I had no idea that nautilus were still commissioning features when they knew they had no guaranteed income stream to pay their writers.
When nautilus ran into serious financial trouble they did not publish many of the articles they had commissioned, mine included - this meant that they would only have to offer a much smaller kill fee for these unpublished pieces. I am waiting for this fee (and am aware of several others writers in this situation). But we didn't know the pieces would never be published. We were never told. Instead the promised nautilus issue emerged that day, we told our friends, we scanned the pages with genuine excitement, and our features were absolutely nowhere to be seen.
Emails to the editor (naive, perfectly friendly emails) went unanswered for weeks.
I actually honestly wouldn't have minded as much if they were up front last year and said look, we just don't have the money, we messed up, we're sorry. They're a publication I truly want to survive regardless of my input.
But I'm a freelancer and that promised money was going to see me through Christmas. They should not have been actively commissioning when they did not have the means to pay. It was also really humiliating to email them for weeks to ask where our articles had gone. Why not reply honestly to us at the outset?
Christmas came and went. I couldn't afford presents for my family. I lost the chance to submit elsewhere because it was a time-sensitive piece. I had to apologise to my interviewees who I bet won't be so generous with their time the next time a writer approaches them. They've been burnt, too.
And even now (in the last week) nautilus have told me they're about to merge with AAAS and so we'll all get paid. But it's clear from the Undark piece that this is not true.
Sometimes magazines run into problems. I get that. I feel bad about it. But then don't commission pieces when you know there's no money to pay freelancers whose livelihoods depend on each and every word they write. We actually get paid by the word! Don't humiliate writers by making them beg for checks for weeks of work. And don't promise a merger is imminent with a big science institution when that big science institution will deny it. Good on Undark for this piece. And congratulations to the many fantastic science magazines who do the industry proud.
Let's do some math - how many subscribers do they need to break even if they pare down staff, go all digital, and raise their price a bit? Hand-wavy numbers for minimal viable staffing, but should be order of magnitude correct:
$ 600,000 Freelancers, $5K per article, 20 articles/issue, 6 issues/year
$ 200,000 2 editorial
$ 100,000 1 marketing person, online marketing savvy
$ 100,000 2 support staff (clerical, PA, etc)
$ 200,000 2 management/fundraising/operations staff
$ 100,000 1 webmaster/IT person
$ 100,000 outsourced services (HR, payroll, website hosting, etc)
If you charge $60 for an annual subscription - very reasonable for the content - they would need 23333.33 subscribers to break even.
They got $1.2 million last year in grants, some $9.5 million in funding since 2012. If they can't manage to attract 24K subscribers with that kind of funding they don't deserve to stay in business no matter how good their content is.
I love their content, but they need somebody who knows how to run a business to be in charge.

______________________________

**Task item A:** Please reproduce the passage of the Nautilus comments word for word, starting at "Let's do some" and ending at "website hosting, etc)".
**Task item B:** According to the Nautilus comments, how much did Nautilus receive in grants last year?
Work only from the Nautilus comments above.

**Information supplied:**
______________________________

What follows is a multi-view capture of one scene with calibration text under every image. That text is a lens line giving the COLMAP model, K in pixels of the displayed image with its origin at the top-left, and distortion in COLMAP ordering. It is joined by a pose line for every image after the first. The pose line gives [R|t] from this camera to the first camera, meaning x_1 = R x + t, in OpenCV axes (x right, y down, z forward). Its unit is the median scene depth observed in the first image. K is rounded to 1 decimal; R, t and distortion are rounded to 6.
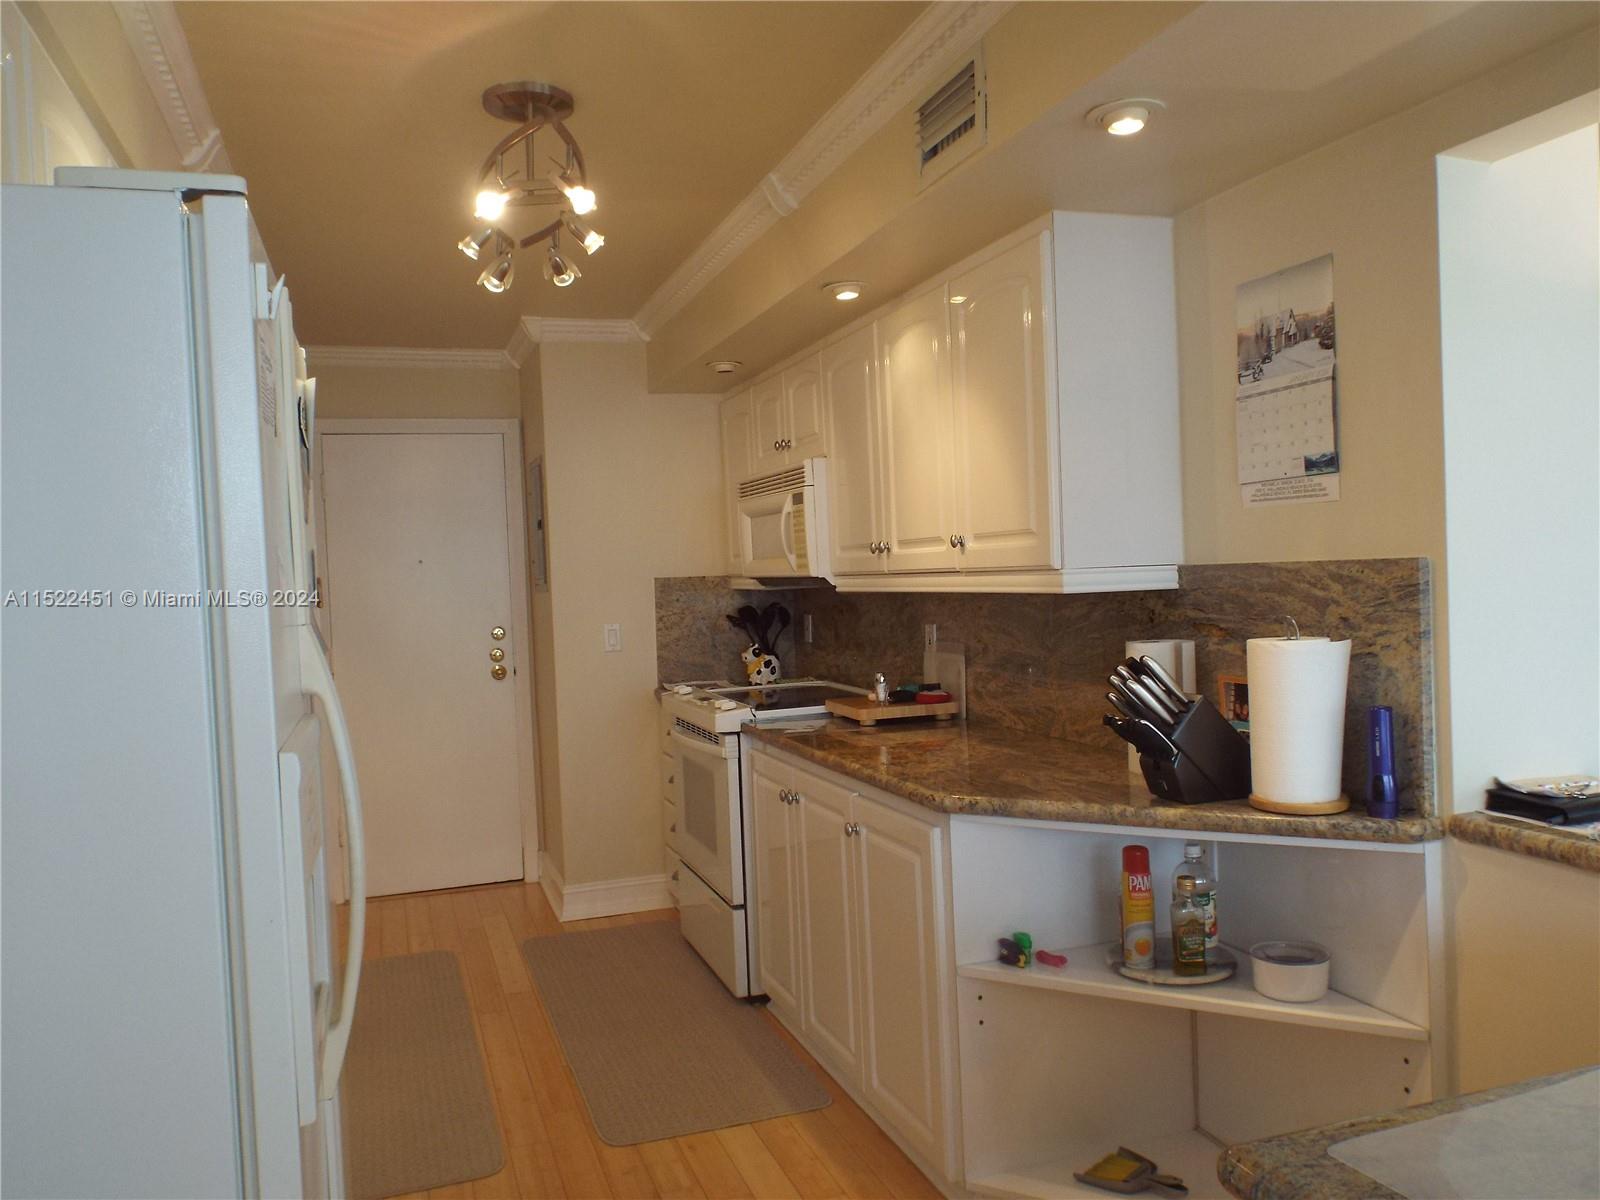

______________________________

**Response A:**
Let's do some math - how many subscribers do they need to break even if they pare down staff, go all digital, and raise their price a bit? Hand-wavy numbers for minimal viable staffing, but should be order of magnitude correct:
$ 600,000 Freelancers, $5K per article, 20 articles/issue, 6 issues/year
$ 200,000 2 editorial
$ 100,000 1 marketing person, online marketing savvy
$ 100,000 2 support staff (clerical, PA, etc)
$ 200,000 2 management/fundraising/operations staff
$ 100,000 1 webmaster/IT person
$ 100,000 outsourced services (HR, payroll, website hosting, etc)

**Response B:** $1.2 million